In other words, things are on track for a larger incursion into southern Lebanon, and we're further away from a resolution than ever.
Richard Holbrooke has some words for this administration in today's Washington Post:
Under the universally accepted doctrine of self-defense, which is embodied in Article 51 of the U.N. Charter, there is no question that Israel has a legitimate right to take action against a group that has sworn to destroy it and had hidden some 13,000 missiles in southern Lebanon. In these circumstances, American support for Israel is essential, as it has been since the time of Truman...
But the United States must also understand, and deal with, the wider consequences of its own actions and public statements, which have caused an unprecedented decline in America's position in much of the world and are provoking dangerous new anti-American coalitions and encouraging a new generation of terrorists. American disengagement from active Middle East diplomacy since 2001 has led to greater violence and a decline in U.S. influence. Others have been eager to fill the vacuum. (Note the sudden emergence of France as a key player in the current burst of diplomacy.)
American policy has had the unintended, but entirely predictable, effect of pushing our enemies closer together. Throughout the region, Sunnis and Shiites have put aside their hatred of each other just long enough to join in shaking their fists -- or doing worse -- at the United States and Israel. Meanwhile, in Baghdad, our troops are coming under attack by both sides -- Shiite militias and Sunni insurgents. If this continues, the U.S. presence in Baghdad has no future.
What should we be doing instead?
On the diplomatic front, the United States cannot abandon the field to other nations (not even France!) or the United Nations. Every secretary of state from Henry Kissinger to Warren Christopher and Madeleine Albright negotiated with Syria, including those Republican icons George Shultz and James Baker. Why won't this administration follow suit, in full consultation with Israel at every step? This would clearly be in Israel's interest. Instead, administration officials refuse direct talks and say publicly, "Syria knows what it must do" -- a statement that denies the very point of diplomacy.
The same is true of talks with Iran, although these would be more difficult. Why has the world's leading nation stood aside for over five years and allowed the international dialogue with Tehran to be conducted by Europeans, the Chinese and the United Nations? And why has that dialogue been restricted to the nuclear issue -- vitally important, to be sure, but not as urgent at this moment as Iran's sponsorship and arming of Hezbollah and its support of actions against U.S. forces in Iraq?
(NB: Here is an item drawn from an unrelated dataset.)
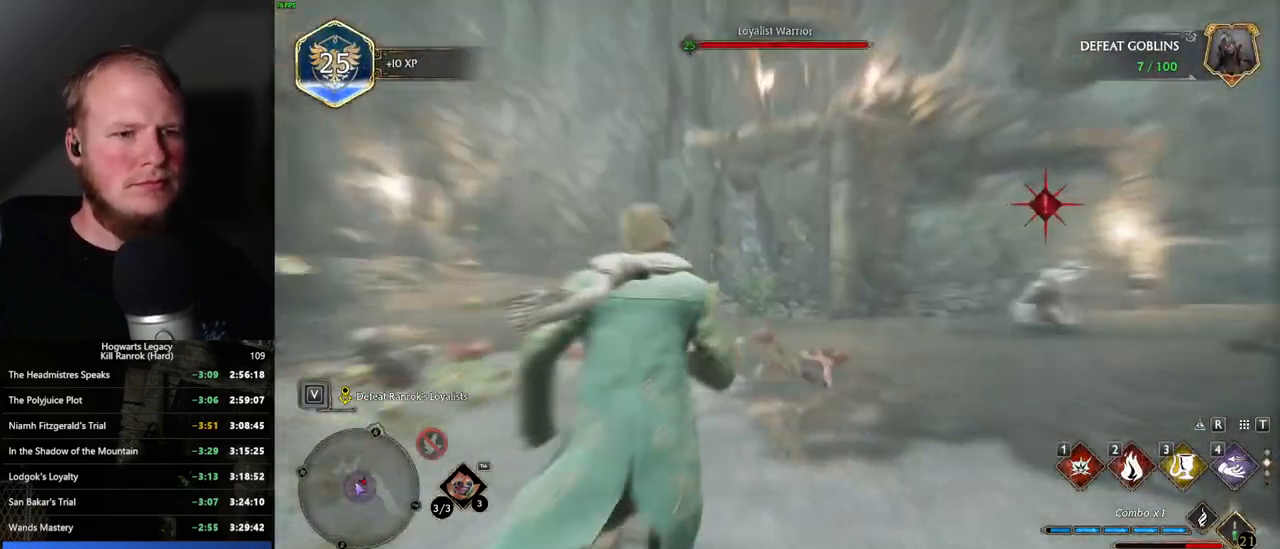
{"keys": ["w"], "mouse": [], "events": [[284, "3", "down"], [384, "3", "up"]]}
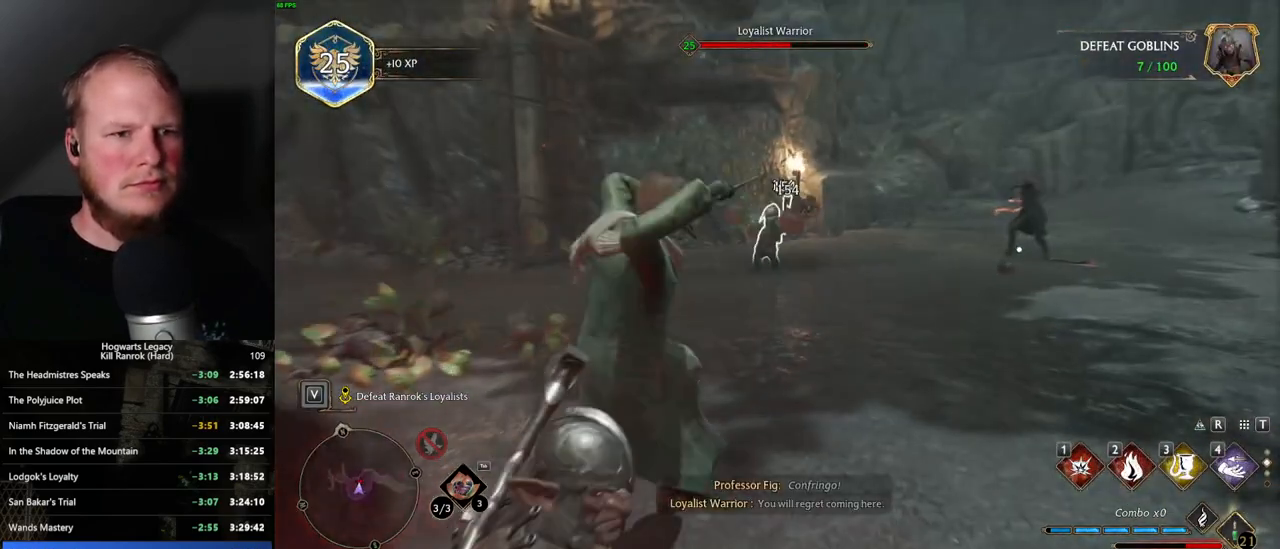
{"keys": ["w", "z"], "mouse": [], "events": [[450, "z", "down"]]}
There's nothing shocking or new here. Holbrooke is just expressing diplomatic common-sense. What are our goals? A resolution of a conflict in Lebanon, the eventual disarmament of Hezbollah, stability in Iraq, the cessation of Iran's nuclear program...none of these things can be achieved by force alone. If this administration were at all serious about any of these goals, they'd drop the ideology (and dump the hawks and neo-cons overboard), recognize that talking to our enemies is not "rewarding" them, and accept that you must sometimes give things to your enemies to get what you want out of them. And that's pretty much the long and short of it.